Speaker
Dr
Pavel Nevski
(BNL)
Description
In addition to challenges on computing and data handling, ATLAS and other
LHC experiments place a great burden on users to configure and manage the
large number of parameters and options needed to carry out distributed
computing tasks.
Management of distribute physics data is being made more transparent by
dedicated ATLAS grid computing technologies, such as PanDA (a pilot-based
job control system).
The laborious procedure of steering the data processing application by
providing physics parameters and software configurations remained beyond
the scope of large grid projects.
The error-prone manual procedure does not scale to the LHC challenges.

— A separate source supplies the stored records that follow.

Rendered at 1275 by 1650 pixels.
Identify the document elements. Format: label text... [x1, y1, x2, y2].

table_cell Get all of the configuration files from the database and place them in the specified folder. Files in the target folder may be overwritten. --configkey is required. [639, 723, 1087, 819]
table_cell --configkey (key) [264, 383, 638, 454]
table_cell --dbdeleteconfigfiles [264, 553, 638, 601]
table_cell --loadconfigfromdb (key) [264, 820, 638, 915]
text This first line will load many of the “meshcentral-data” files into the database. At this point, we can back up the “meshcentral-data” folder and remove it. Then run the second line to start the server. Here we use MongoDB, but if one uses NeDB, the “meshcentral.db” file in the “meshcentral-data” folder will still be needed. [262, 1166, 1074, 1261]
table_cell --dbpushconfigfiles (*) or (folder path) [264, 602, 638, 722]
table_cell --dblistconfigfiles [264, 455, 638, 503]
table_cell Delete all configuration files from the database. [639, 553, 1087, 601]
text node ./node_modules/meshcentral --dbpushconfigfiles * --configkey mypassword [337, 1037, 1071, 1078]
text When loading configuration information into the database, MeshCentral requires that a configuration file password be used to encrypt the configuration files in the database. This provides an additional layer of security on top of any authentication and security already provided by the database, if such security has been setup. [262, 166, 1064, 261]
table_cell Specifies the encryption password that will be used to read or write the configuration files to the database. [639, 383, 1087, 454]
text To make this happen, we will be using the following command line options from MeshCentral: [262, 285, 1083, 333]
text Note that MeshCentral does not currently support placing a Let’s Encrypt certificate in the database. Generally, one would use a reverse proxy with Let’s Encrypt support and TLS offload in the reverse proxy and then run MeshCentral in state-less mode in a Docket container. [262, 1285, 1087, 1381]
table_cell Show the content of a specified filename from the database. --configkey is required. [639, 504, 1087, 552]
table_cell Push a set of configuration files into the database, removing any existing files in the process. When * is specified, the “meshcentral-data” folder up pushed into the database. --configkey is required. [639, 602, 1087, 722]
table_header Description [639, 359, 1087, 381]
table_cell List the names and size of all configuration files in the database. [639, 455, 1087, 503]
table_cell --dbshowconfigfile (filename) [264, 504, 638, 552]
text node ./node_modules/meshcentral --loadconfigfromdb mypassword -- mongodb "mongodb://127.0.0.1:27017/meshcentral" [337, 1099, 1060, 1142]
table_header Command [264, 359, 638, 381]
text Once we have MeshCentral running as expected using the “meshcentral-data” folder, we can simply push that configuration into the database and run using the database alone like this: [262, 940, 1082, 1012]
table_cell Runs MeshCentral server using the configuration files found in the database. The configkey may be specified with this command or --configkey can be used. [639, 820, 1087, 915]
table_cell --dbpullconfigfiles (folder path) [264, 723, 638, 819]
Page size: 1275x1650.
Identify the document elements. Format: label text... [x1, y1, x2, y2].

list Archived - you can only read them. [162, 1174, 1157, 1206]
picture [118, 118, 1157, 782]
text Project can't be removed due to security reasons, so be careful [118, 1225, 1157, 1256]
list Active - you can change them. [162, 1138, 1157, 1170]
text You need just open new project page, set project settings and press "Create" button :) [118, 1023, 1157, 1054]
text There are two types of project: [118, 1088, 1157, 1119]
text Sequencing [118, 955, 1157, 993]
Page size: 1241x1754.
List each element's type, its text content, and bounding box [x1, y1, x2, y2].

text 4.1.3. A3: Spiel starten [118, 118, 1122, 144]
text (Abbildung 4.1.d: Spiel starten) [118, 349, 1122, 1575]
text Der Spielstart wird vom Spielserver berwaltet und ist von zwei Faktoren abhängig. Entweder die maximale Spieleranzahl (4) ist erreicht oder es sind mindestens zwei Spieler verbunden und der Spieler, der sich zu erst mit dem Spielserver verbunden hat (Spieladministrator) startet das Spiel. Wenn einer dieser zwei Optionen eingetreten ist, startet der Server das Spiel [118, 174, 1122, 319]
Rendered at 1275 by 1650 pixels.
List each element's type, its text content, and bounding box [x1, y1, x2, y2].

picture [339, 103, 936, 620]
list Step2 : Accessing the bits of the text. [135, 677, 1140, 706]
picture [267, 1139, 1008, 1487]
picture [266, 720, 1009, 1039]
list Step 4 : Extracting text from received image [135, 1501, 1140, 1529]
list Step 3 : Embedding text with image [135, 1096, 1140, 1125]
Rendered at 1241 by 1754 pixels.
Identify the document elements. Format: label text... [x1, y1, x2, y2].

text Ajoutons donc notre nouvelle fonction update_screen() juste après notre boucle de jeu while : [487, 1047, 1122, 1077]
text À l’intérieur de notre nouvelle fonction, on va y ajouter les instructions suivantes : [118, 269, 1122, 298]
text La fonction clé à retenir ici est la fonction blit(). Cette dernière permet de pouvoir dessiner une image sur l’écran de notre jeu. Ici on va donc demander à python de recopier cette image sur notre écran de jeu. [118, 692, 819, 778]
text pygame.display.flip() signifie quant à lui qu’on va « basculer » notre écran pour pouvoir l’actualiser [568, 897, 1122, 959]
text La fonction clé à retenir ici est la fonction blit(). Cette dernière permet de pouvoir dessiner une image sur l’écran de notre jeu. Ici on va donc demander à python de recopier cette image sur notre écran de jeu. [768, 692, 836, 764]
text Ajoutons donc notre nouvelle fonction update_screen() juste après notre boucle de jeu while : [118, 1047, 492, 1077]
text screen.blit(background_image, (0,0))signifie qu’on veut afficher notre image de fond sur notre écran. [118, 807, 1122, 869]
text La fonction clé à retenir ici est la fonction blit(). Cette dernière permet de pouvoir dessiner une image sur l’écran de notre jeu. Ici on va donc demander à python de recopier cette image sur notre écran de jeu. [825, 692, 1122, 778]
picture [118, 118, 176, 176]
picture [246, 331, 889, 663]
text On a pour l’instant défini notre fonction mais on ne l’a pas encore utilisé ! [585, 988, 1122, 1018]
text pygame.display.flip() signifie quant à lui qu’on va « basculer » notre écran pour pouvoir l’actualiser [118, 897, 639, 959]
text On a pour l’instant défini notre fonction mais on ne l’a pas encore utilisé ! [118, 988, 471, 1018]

To reduce human errors and automate the process of populating the ATLAS
production database with million of jobs per year we developed a system
for ATLAS knowledge management ("Knowledgement") of Task Request (AKTR).
AKTR manages configuration parameters, used for massive grid data
processing tasks (groups of similar jobs). The system assures a scalable
management of ATLAS-wide knowledge of distributed production conditions,
and guaranties reproducibility of results.
Use of AKTR system resulted in major gains in efficiency and productivity
of ATLAS production infrastructure.
Summary
This talk presents details of the AKTR system for knowledge management of configurations and parameters used for distributed data processing in ATLAS experiment.
Presentation type (oral | poster) | oral |
---|